We're going to work quite a bit with the i-0c15ff251abee847f
instance, so let's set it as our default:
awsutil configure --instance i-0c15ff251abee847f
Because we've saved our defaults, there will be a new file called awsutil_config.json
in the same location as the executable. It should look something like this:
{
"defaultProfile": "dev",
"defaultInstance": "i-0c15ff251abee847f"
}
We would normally create an SSM session like this:
aws sso login --profile dev
aws ssm --profile dev start-session --target i-0c15ff251abee847f
With awsutil
, we would do the same thing like this:
awsutil terminal
We can launch a terminal using a different profile by specifying the profile and instance ID if they're not the ones we saved as our defaults:
awsutil terminal --profile prod --instance i-0c15ff251abee847f
We can start a bastion host tunnel, but this requires a few parameters so we first need to configure them. We need the bastion instance ID, the host we want to tunnel to, the remote port we want to forward, and the local port.

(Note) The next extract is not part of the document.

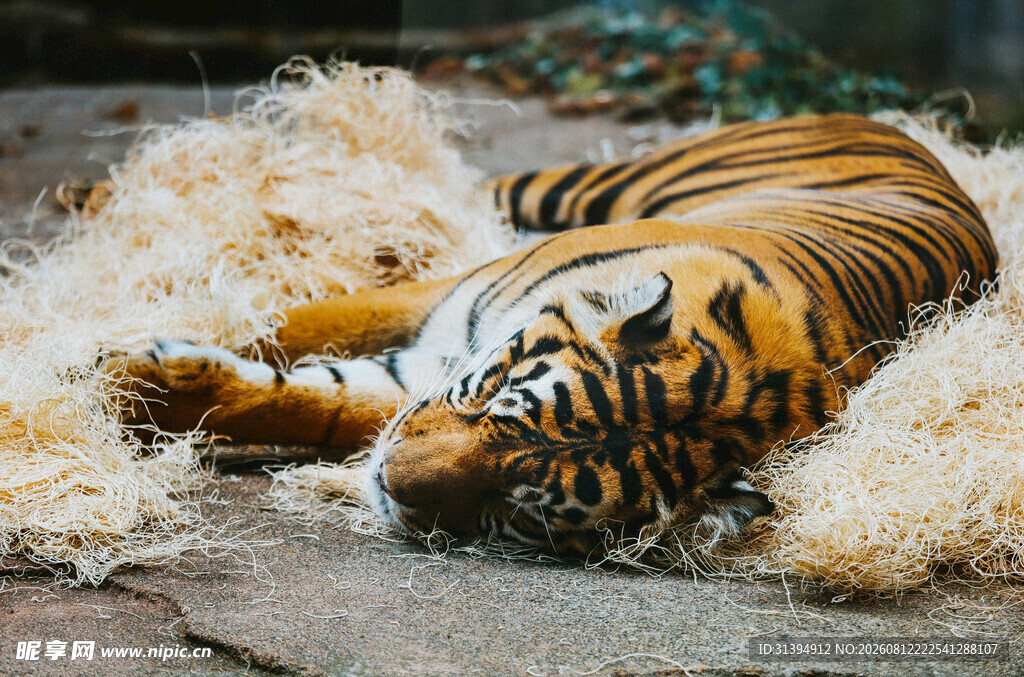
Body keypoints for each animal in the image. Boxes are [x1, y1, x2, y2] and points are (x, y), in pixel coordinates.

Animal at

awsutil configure -profile <profile> -bastion-instance <instance ID> -bastion-host <host name> -bastion-port <port> -bastion-local <local port>
This all gets stored in the awsutil_config.json
file. Now, to start the tunnel, it's as simple as this:
awsutil bastion
Alternatively, we can start the tunnel the first time and save the settings in one go:
awsutil bastion -profile <profile> -bastion-instance <instance ID> -bastion-host <host name> -bastion-port <port> -bastion-local <local port>
After this, we can start our tunnel again with just awsutil bastion
.
If we try to issue an AWS CLI command without first logging in, or after our session has expired, we would get a rude response. We'd then need to log in, then re-attempt our command. This is simplified with awsutil
because it determines if we don't have a valid authentication session and will log in with our default profile before executing the command.
So using:
awsutil terminal
is the same as doing:
awsutil login
awsutil terminal
We've used awsutil configure
to save our default profile and instance ID. What if we forget to do this or don't want to do this up front? If we do something like:
awsutil instances --profile dev
the profile will automatically get saved in the config file, so the next time you want to retrieve instances, you just need to run:
awsutil instances
What if you want to start an SSM session to an instance you already know and this is the first time you're using awsutil
? We can kill two proverbial birds with one stone:
awsutil terminal --profile dev i-0c15ff251abee847f
The profile and instance ID will automatically get saved, an SSO authentication session will be created, and you will be connected to the instance via an SSM terminal session. Then you'd simply use awsutil terminal
to log into the instance again later.
Let's simplify even further. If the filter we supply for the awsutil instances
command results in just one instance being returned, awsutil
will save that instance ID as your default. Let's try it. First, delete the awsutil_config.json
file so we're sure we have no defaults saved. Then issue do something like this, where the filter parameter ensures that we get just one instance back:
awsutil instances --profile spg very-specific-prefix
awsutil terminal
Both the profile and the resultant instance ID from the 1st command will be remembered for further commands.